Каждый писатель неминуемо пишет об идеях своего века. Выбор жанра и особенно его преобладание или убыль всегда находятся в связи с потребностями времени. Любое произведение почти всегда написано о важных для писателя вещах, и если писатель значительный человек, то он пишет о значительных явлениях, то есть таких, которые важны для других людей. В творчестве Тынянова отражены две из значительных идей его времени: взаимоотношения интеллигенции и революции и взаимоотношения художника и государства.
Законы истории подчиняют себе вместе со всем человечеством каждого человека в отдельности. Единичная человеческая судьба повторяет в уменьшенном масштабе главные свойства исторического процесса. Герои Тынянова проходят через все исторические закономерности своего времени.
Одной из важнейших закономерностей века, о котором преимущественно писал Тынянов, - XIX и особенно первой его трети - был конфликт выдающейся личности с тупой чернью, обществом, конфликт поэта и толпы.
В формулу исторического процесса Тынянов подставляет человека с присущими ему свойствами социально-исторической психологии и прослеживает, как этот человек отвечает на удары истории. Между выдающейся личностью и тупой чернью возникает конфликт. В результате этого конфликта гибнут герои Тынянова.
Тынянов хорошо знал прошлое и понимал, что события века находят в истории отзвук. Действительность не выдумывает себя и не заселяет свободную землю, а вызревает из старого семени и строится на камнях истории. Камни же могут быть не только могильными плитами, но и кирпичами фундамента.

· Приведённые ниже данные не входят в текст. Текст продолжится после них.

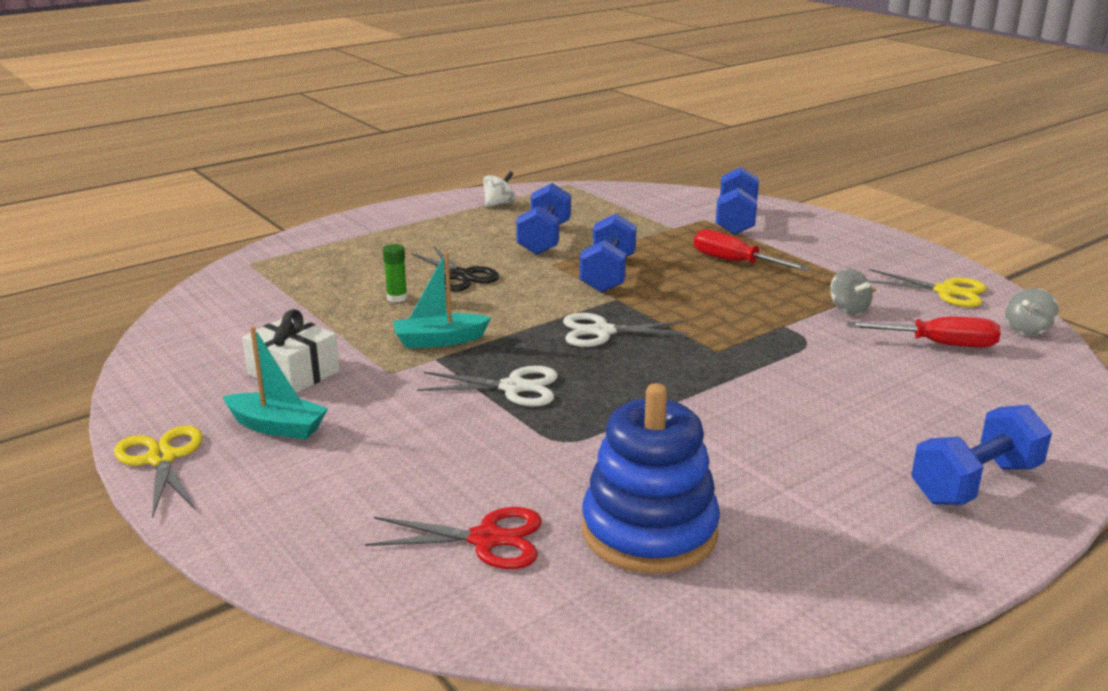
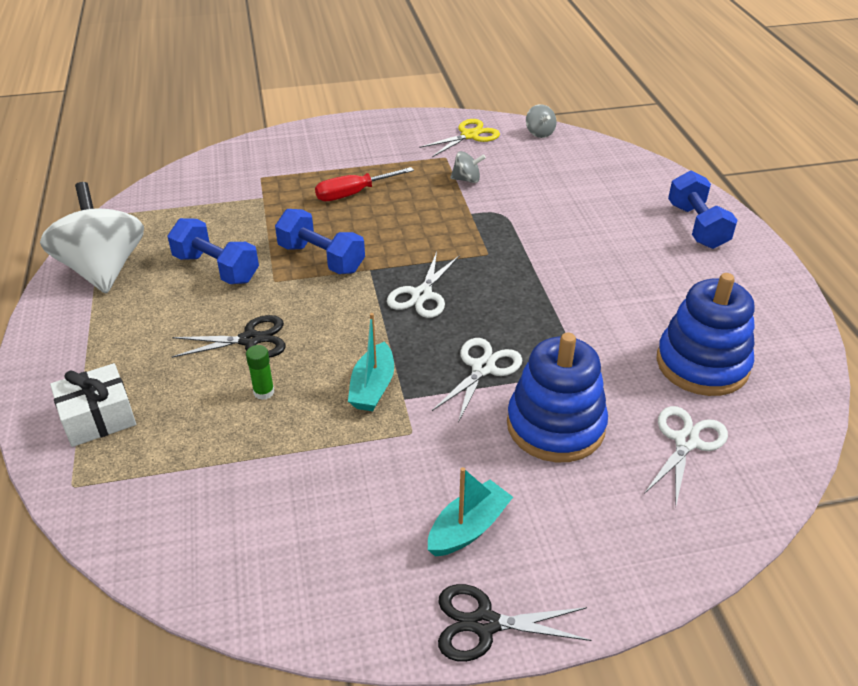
camera: 65 degrees left, 15 degrees up
(162, 459) = (484, 624): yellow scissors -> black scissors
(293, 373) = (371, 497): white gift -> white gift (98, 417)
(453, 446) = (555, 426): none -> blue stacking toy
(486, 539) = (686, 441): red scissors -> white scissors
(499, 204) = (103, 269): white spinning top -> white spinning top, size x2.38
(736, 220) = (277, 164): blue dumbbell -> none
(940, 344) = (538, 168): red screwdriver -> none

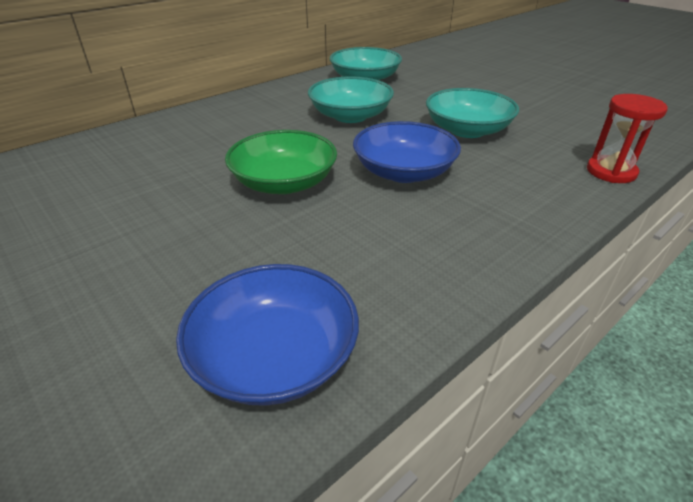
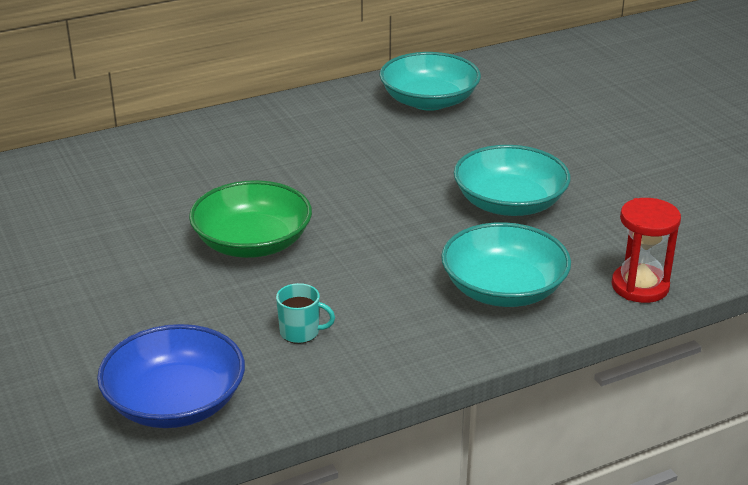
camera: 15 degrees right, 5 degrees down
(350, 116) = (375, 161): turquoise bowl -> turquoise bowl (503, 289)
(369, 253) = (300, 332): none -> turquoise mug
(403, 172) = (392, 249): blue bowl -> none

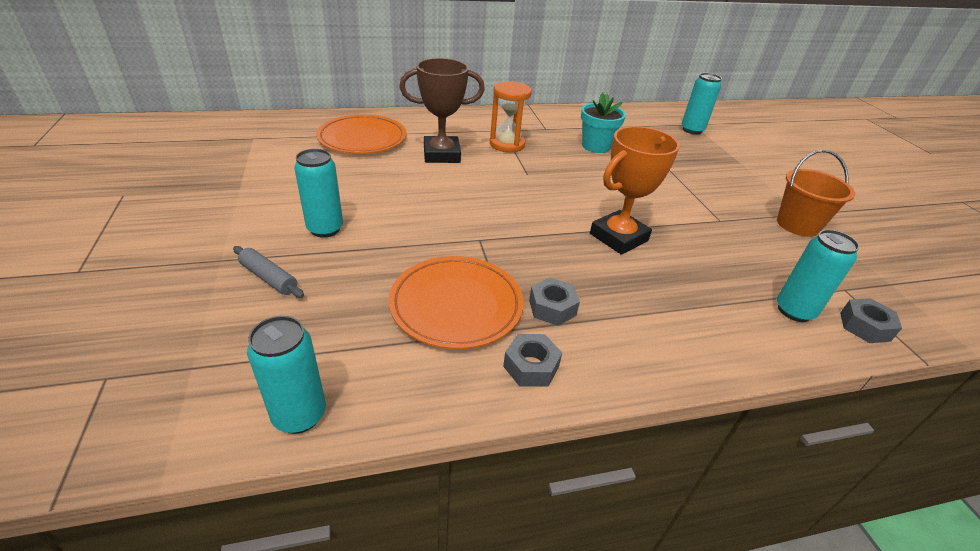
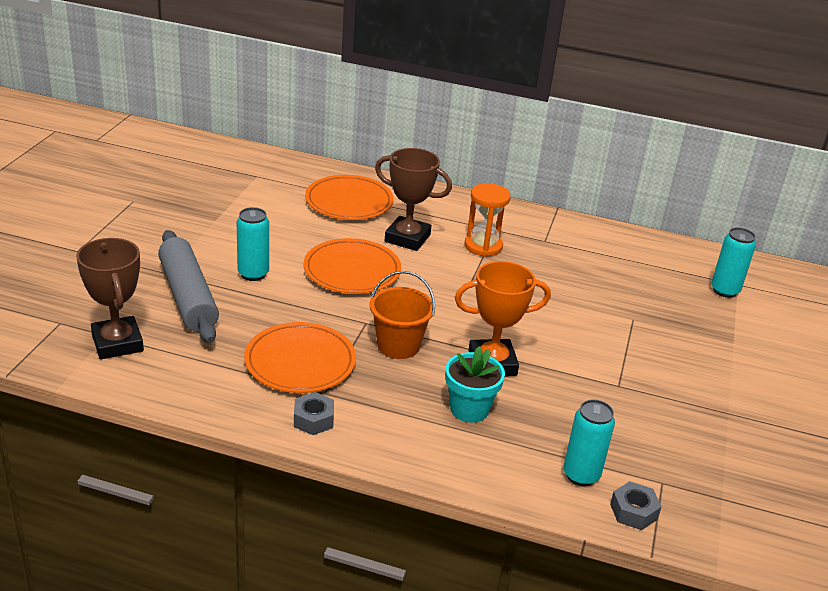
camera: 30 degrees right, 5 degrees down
(214, 372) = (117, 343): none -> brown trophy
(269, 278) = (188, 296): grey rolling pin -> grey rolling pin, size x2.20
(299, 415) = (147, 385): turquoise can -> none
(420, 196) = (352, 271): none -> orange plate
(552, 307) = (370, 391): grey nut -> none
(595, 146) = (578, 275): turquoise flower pot -> turquoise flower pot (469, 409)
(797, 225) = (702, 419): orange bucket -> orange bucket (398, 345)

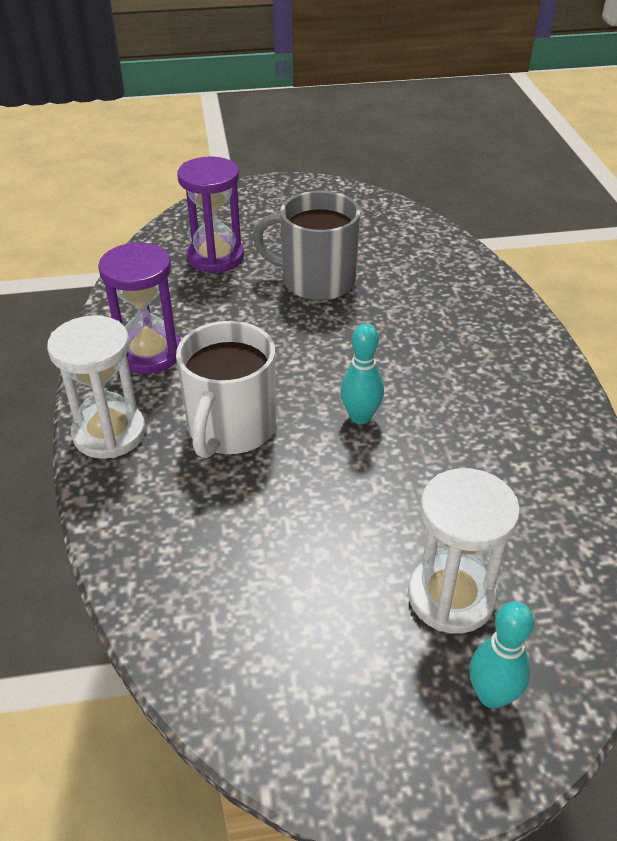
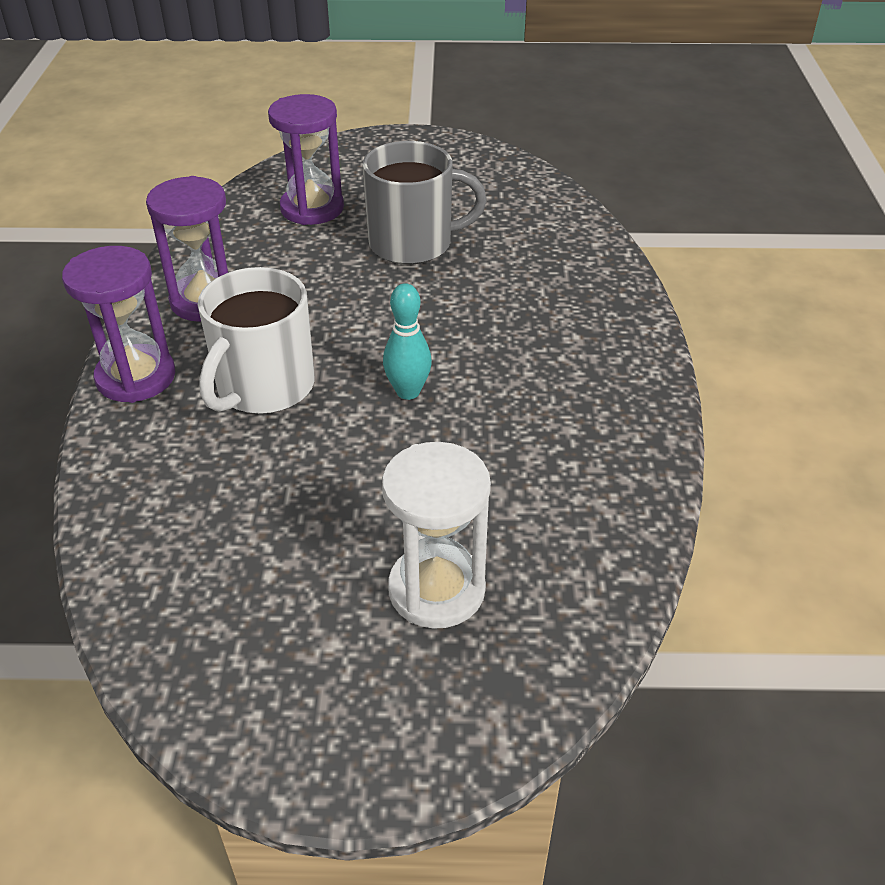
camera: 10 degrees right, 0 degrees up
(109, 433) = (136, 377): white hourglass -> purple hourglass
(316, 281) = (413, 244): grey mug -> grey mug turned 150 degrees clockwise
(491, 695) = (442, 696): turquoise bowling pin -> none

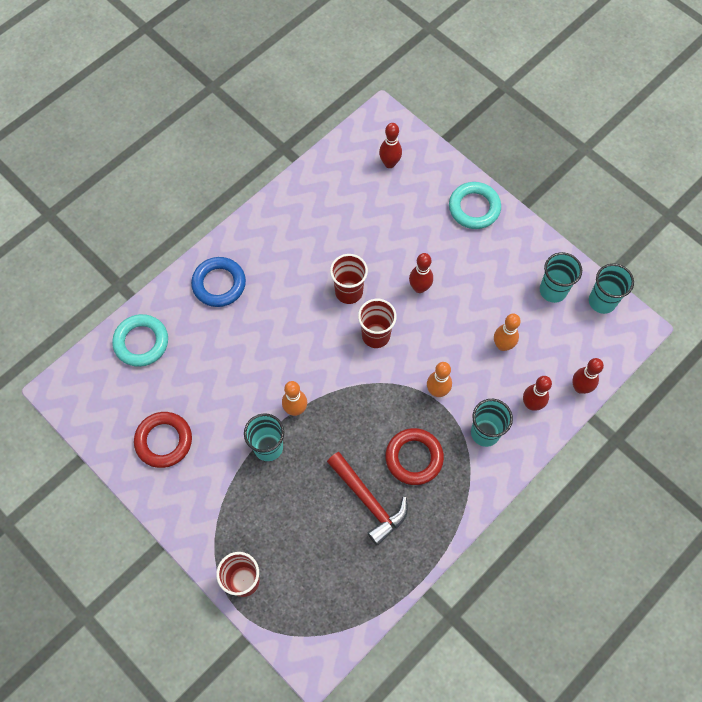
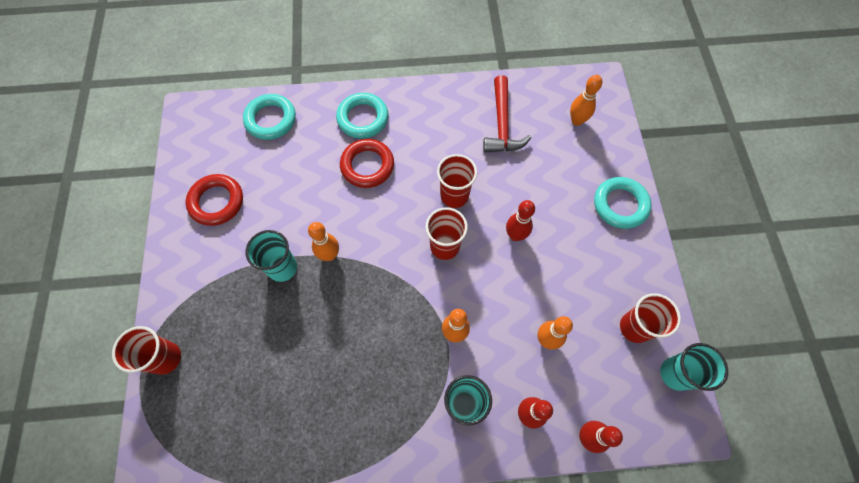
camera: 40 degrees right, 0 degrees up
(219, 284) = (363, 118): blue ring -> turquoise ring
(368, 501) = (315, 378): red hammer -> red hammer (502, 124)
(389, 163) = (577, 121): red bowling pin -> orange bowling pin
(414, 458) = (384, 373): red ring -> red ring (367, 166)
(553, 290) = (634, 327): turquoise cup -> red cup

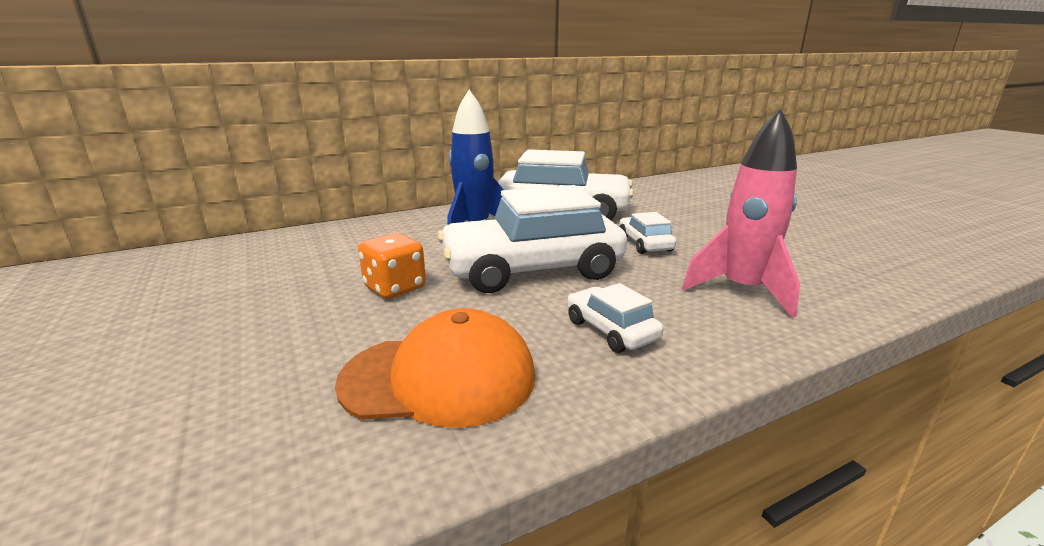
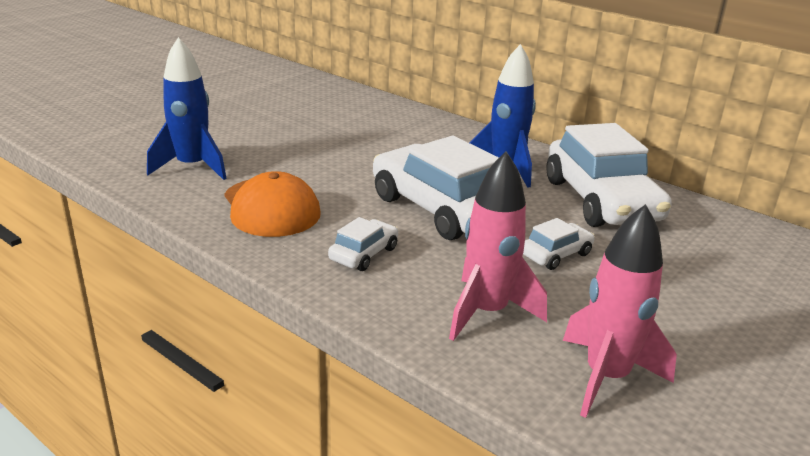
camera: 65 degrees right, 5 degrees up
(191, 445) = (192, 167): none -> blue rocket
(395, 288) = (366, 168): orange dice -> none
(835, 269) = (606, 377): none -> pink rocket

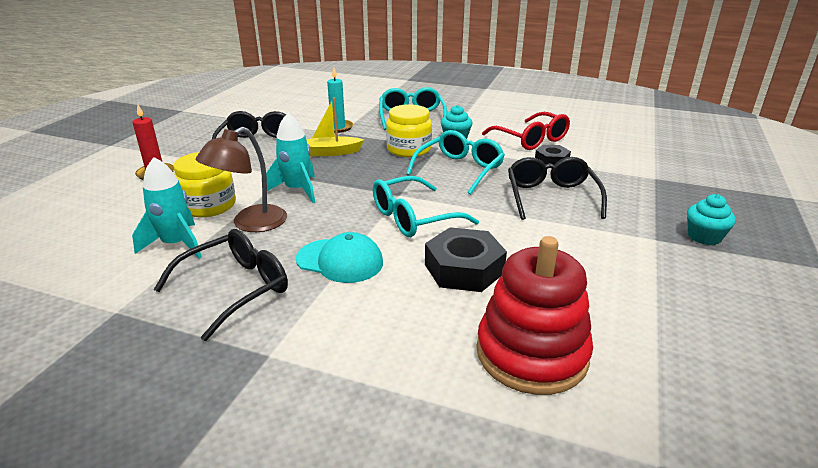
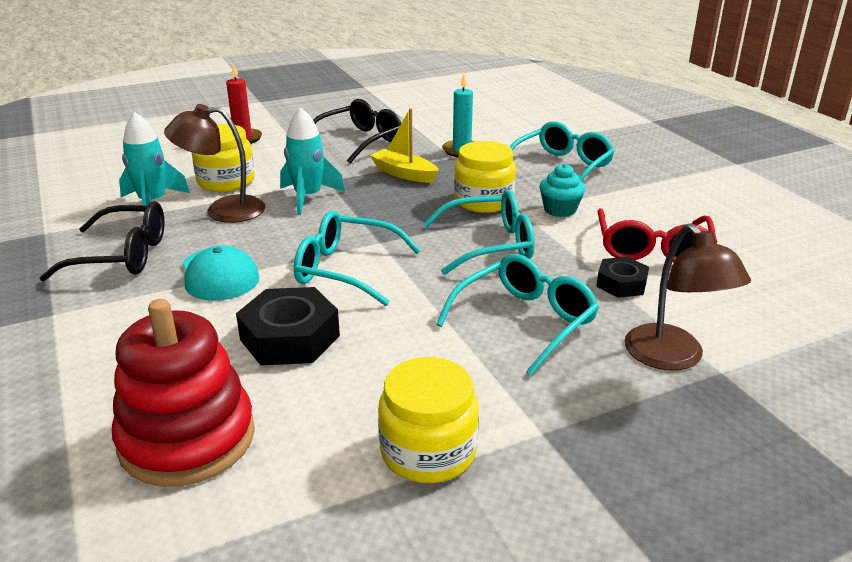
camera: 45 degrees right, 0 degrees up
(551, 197) = (525, 321): black glasses -> turquoise glasses
(631, 181) = (673, 358): none -> brown lamp
(638, 276) = (428, 451): none -> yellow jar
(704, 237) = (612, 470): turquoise cupcake -> none

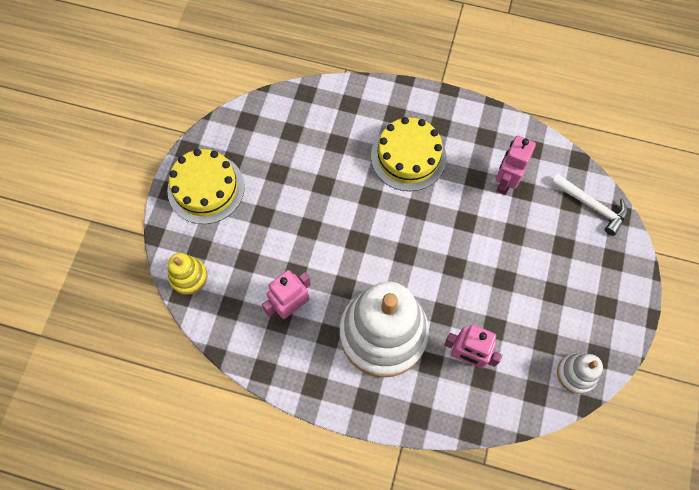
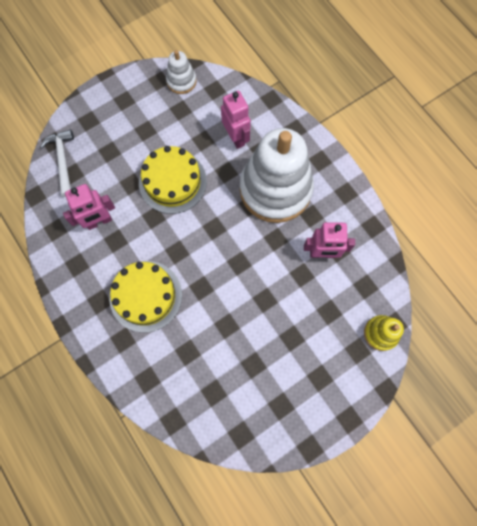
camera: 140 degrees left, 5 degrees up
(206, 188) = (318, 398): yellow cake -> yellow cake (172, 182)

Я не пытался написать обо всем, что сделал Тынянов, я хотел написать лишь о том, что наиболее свойственно, как мне кажется, Тынянову, - о его художественной доминанте. Поэтому здесь нет панорамы тыняновских романов, а есть попытка понять систему его произведений. Эта система прослежена по главным тематическим путям его творчества. И поэтому исключено все, что не сыграло существенной роли в развитии писателя. Книга написана о главных идеях, главных событиях, главных героях и главных способах выражения в творчестве Тынянова.